The motivation for that terminology is that operationally/experimentally, particles and antiparticles are characterized by the conservation of charge or ((particle number) - (antiparticle number)). Without such a conservation law, particles and antiparticles are difficult to distinguish in practice.
Nevertheless, I personally would say that it's correct to say that "there is no physical distinction between Majorana fermion particles and antiparticles," but it's incorrect to say that "a Majorana fermion is its own antiparticle." The distinction is subtle but important: the latter claim gives the misleading impression that Majorana fermion particles and antiparticles are both well-defined concepts that happen to 
coincide, while the former claim conveys that it just doesn't really make sense to talk about antiparticles at all in the context of Majorana fermions.
A: In crude terms I think it amounts to the following:
Consider, for instance, a (Dirac) fermion creation operator: $c_j^\dagger$. A Majorana fermion is somehow the "real" Part of a Dirac fermion:
$m_j = c_j + c_j^\dagger$ 
(conventions on normalization differs). Hence a Majorana fermion transforms into itself under charge conjugation.  
A: here is how I understood the answer. Imagine that we look at the electron in our reference frame, and find that it travels in z direction and has spin projection +1/2. This one we call right-handed electron. Since it is massive, there exist reference frames in which observers see it as left-handed electron. For example those observers that travel faster than the electron in the z-direction. Its charge is Lorentz invariant quantity, so everyone agrees that this is electron and not positron. Massive electron is then described by four degrees of freedom (4 basic spinors), left and right handed electron and left and right-handed positron; it is Dirac field.

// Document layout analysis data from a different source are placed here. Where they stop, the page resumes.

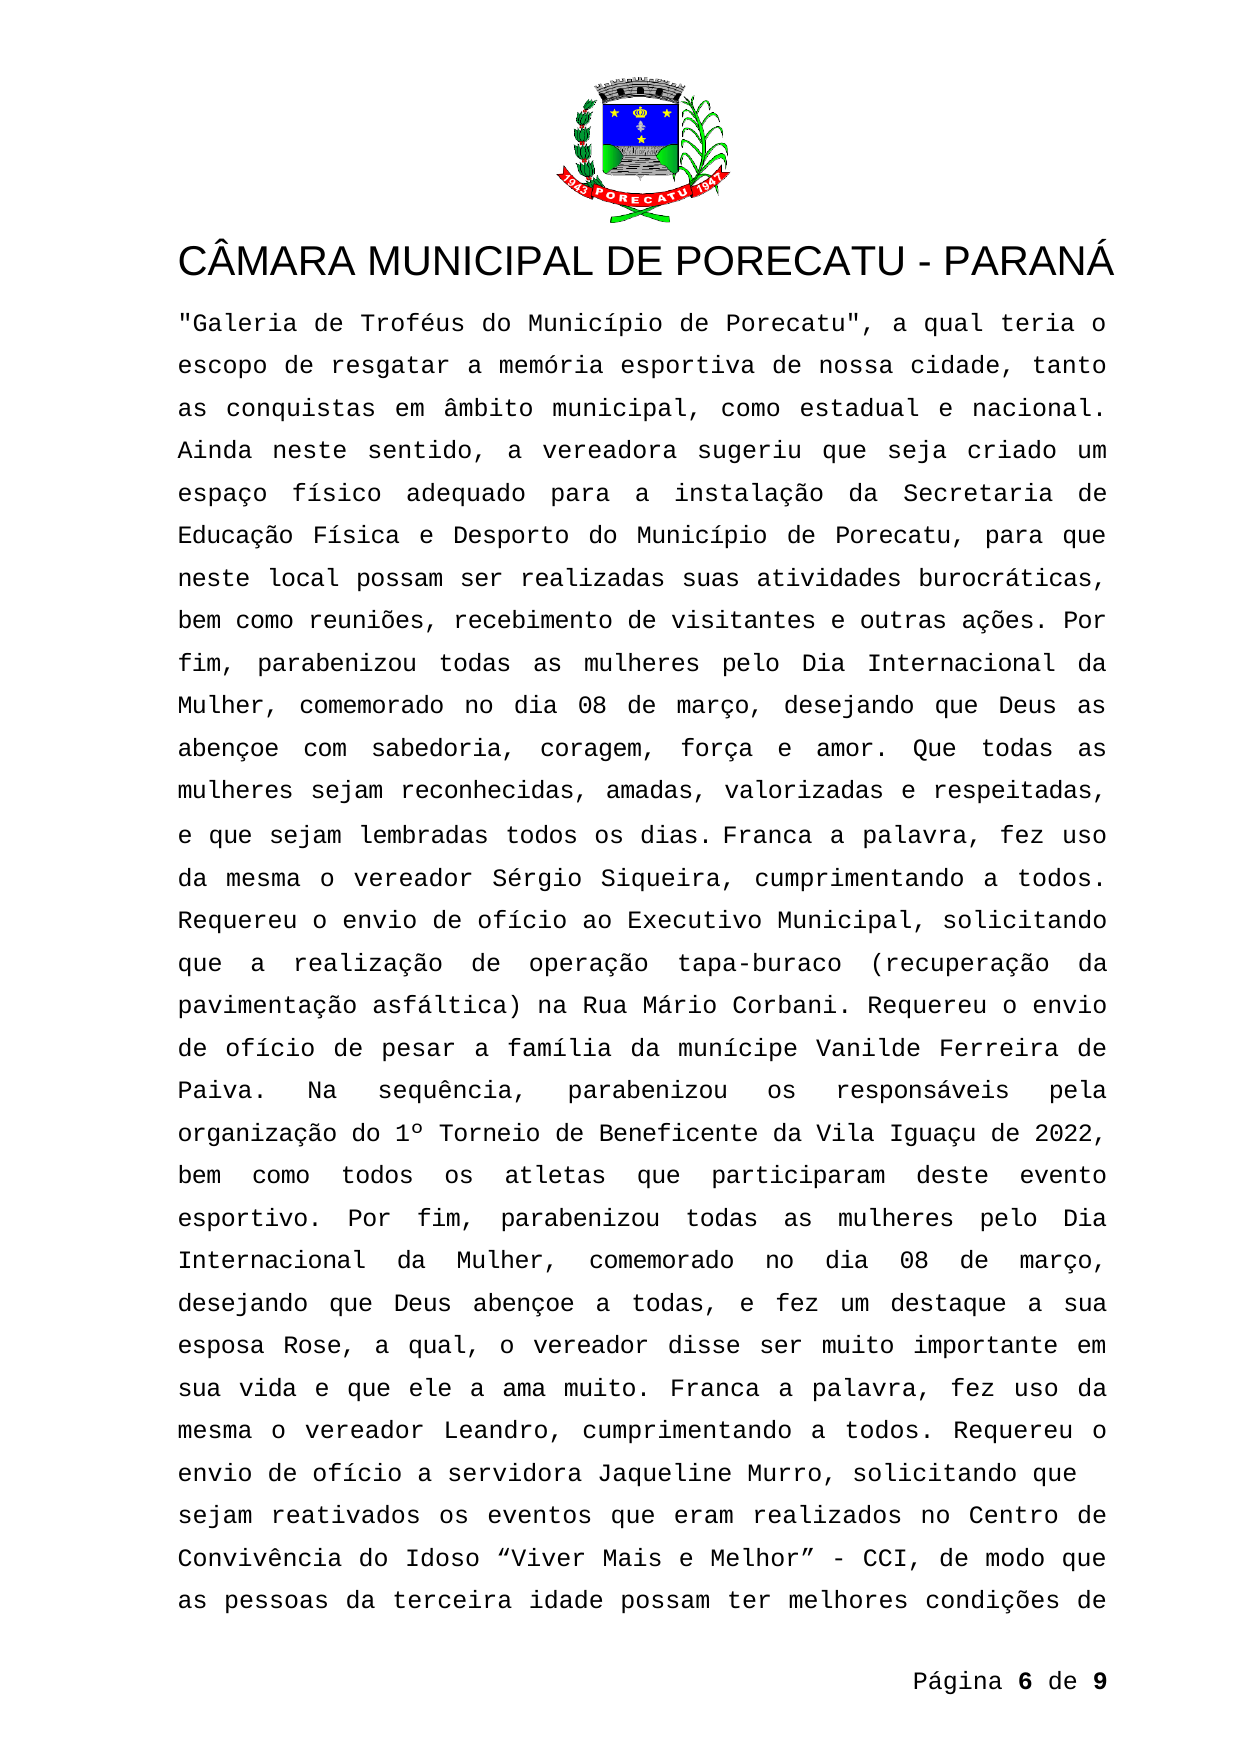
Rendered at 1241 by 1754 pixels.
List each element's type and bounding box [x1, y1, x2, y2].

text [177, 1503, 1107, 1616]
text [177, 310, 1107, 1489]
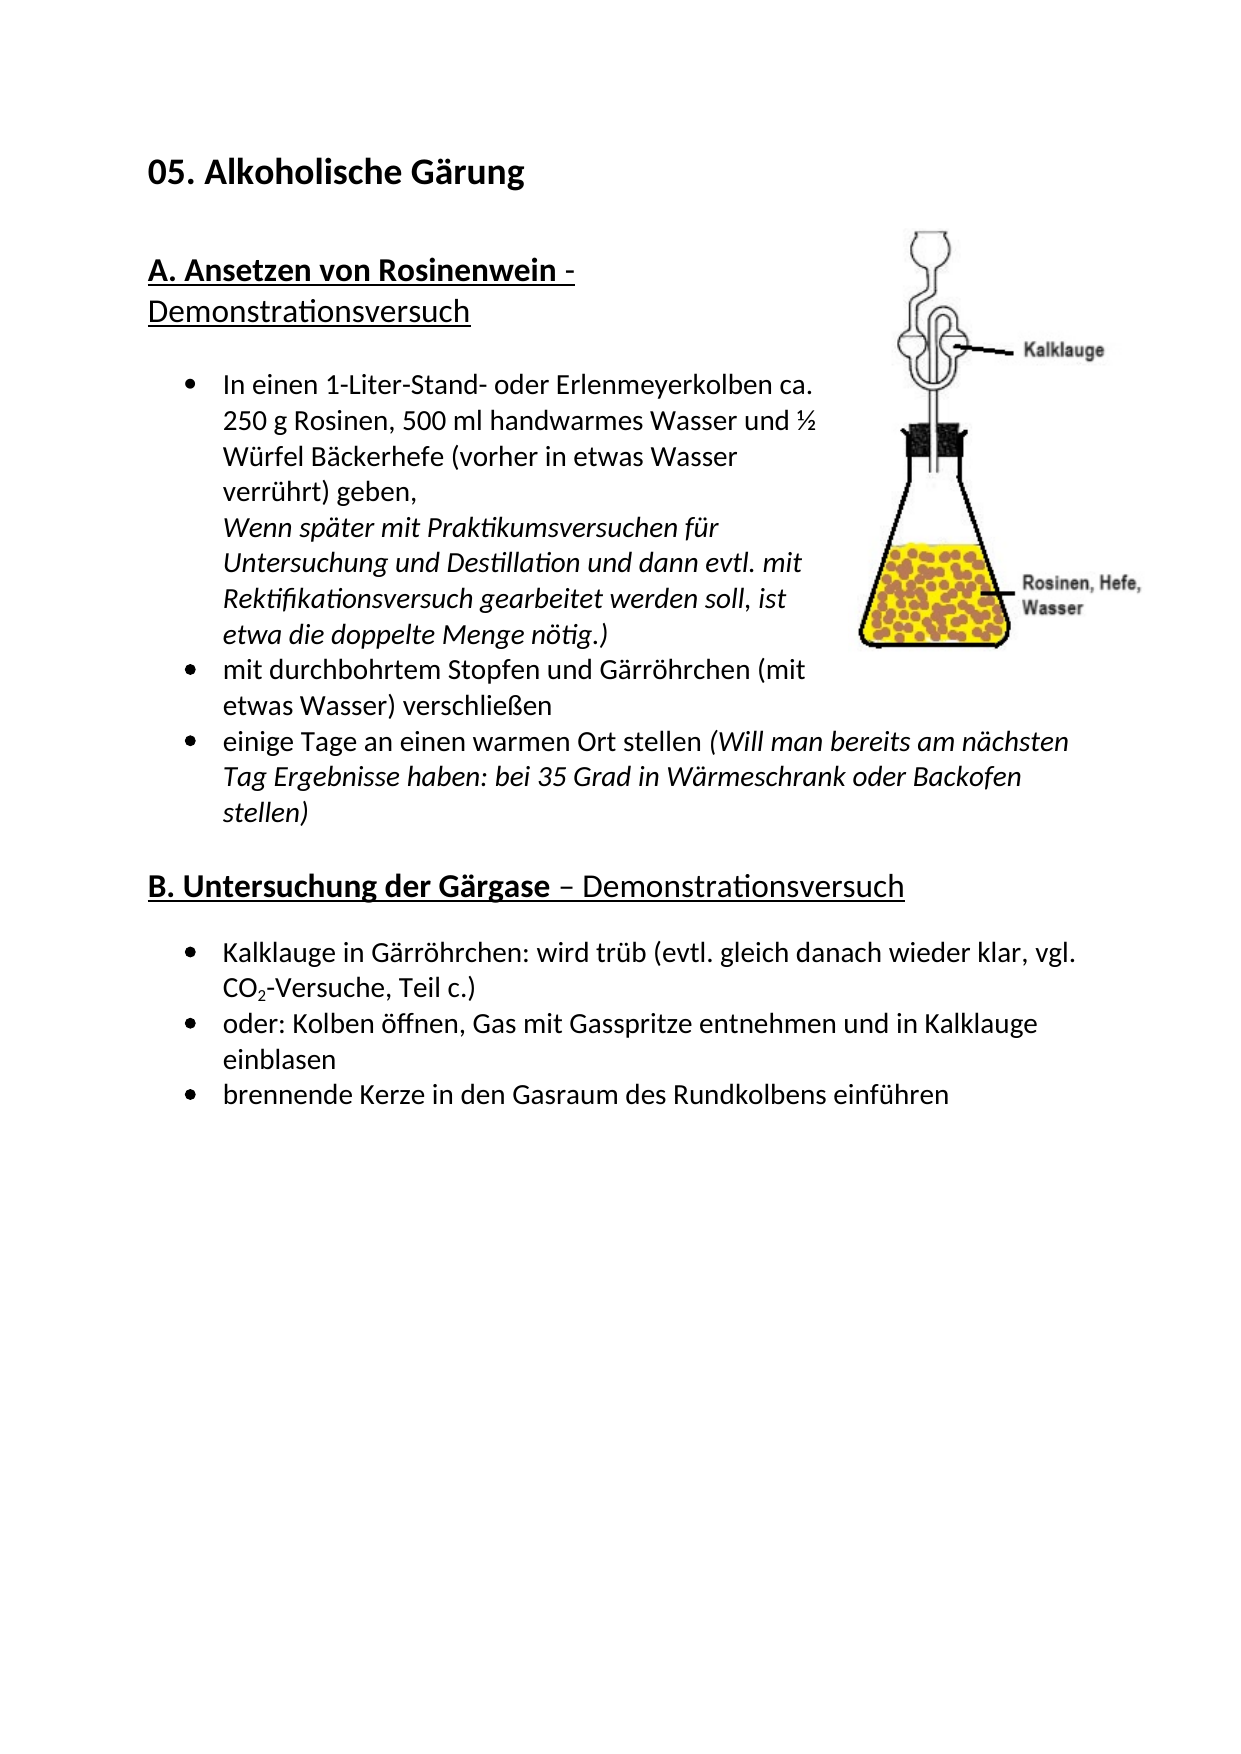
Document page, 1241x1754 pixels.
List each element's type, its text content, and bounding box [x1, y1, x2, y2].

list Kalklauge in Gärröhrchen: wird trüb (evtl. gleich danach wieder klar, vgl. CO2-Versuche, Teil c.) [185, 934, 1093, 1005]
text A. Ansetzen von Rosinenwein - Demonstrationsversuch [148, 214, 1093, 331]
picture [847, 217, 1147, 659]
list oder: Kolben öffnen, Gas mit Gasspritze entnehmen und in Kalklauge einblasen [185, 1005, 1093, 1076]
text 05. Alkoholische Gärung [148, 148, 1093, 193]
list mit durchbohrtem Stopfen und Gärröhrchen (mit etwas Wasser) verschließen [185, 651, 1093, 723]
list einige Tage an einen warmen Ort stellen (Will man bereits am nächsten Tag Ergebnisse haben: bei 35 Grad in Wärmeschrank oder Backofen stellen) [185, 723, 1093, 829]
text B. Untersuchung der Gärgase – Demonstrationsversuch [148, 865, 1093, 934]
list brennende Kerze in den Gasraum des Rundkolbens einführen [185, 1076, 1093, 1140]
list In einen 1-Liter-Stand- oder Erlenmeyerkolben ca. 250 g Rosinen, 500 ml handwarmes Wasser und ½ Würfel Bäckerhefe (vorher in etwas Wasser verrührt) geben, Wenn später mit Praktikumsversuchen für Untersuchung und Destillation und dann evtl. mit Rektifikationsversuch gearbeitet werden soll, ist etwa die doppelte Menge nötig.) [185, 366, 847, 651]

Imagine now that we have left handed neutrino in our reference frame. Since we have lot of evidence that neutrino is massive, we can see that there are reference frames in which right handed neutrino is seen. The right handed neutrino is not observed in any experiment so far, and their mass could be very high. We only observed left handed neutrino and right handed antineutrino. So we can consistently demand that the observer in the other reference frame actually sees right handed antineutrino, without introducing right handed neutrino and left handed antineutrino. For charged particle this would not work. So we can describe neutrino by only two degrees of freedom; it is then Majorana neutrino. But the neutrinos are charged under lepton number symmetry which is global symmetry of the Standard Model. Being global means that it does not create dynamics, and there is no fundamental reason why it cannot be broken. If (local) gauge symmetry is explicitly broken then it leads to inconsistency of the theory, meaning that non-physical degrees of freedom could arise.
So Majorana particles are their own antiparticles only if we do not take into account lepton number symmetry. 
A: Neutrino definitely have anti-particles. Another question  whether an anti-particle differs from its "particle" or not. The charge conjugation operator may generally change a given "neutrino state" because a neutrino solution is not completely determined with just Dirac's equation.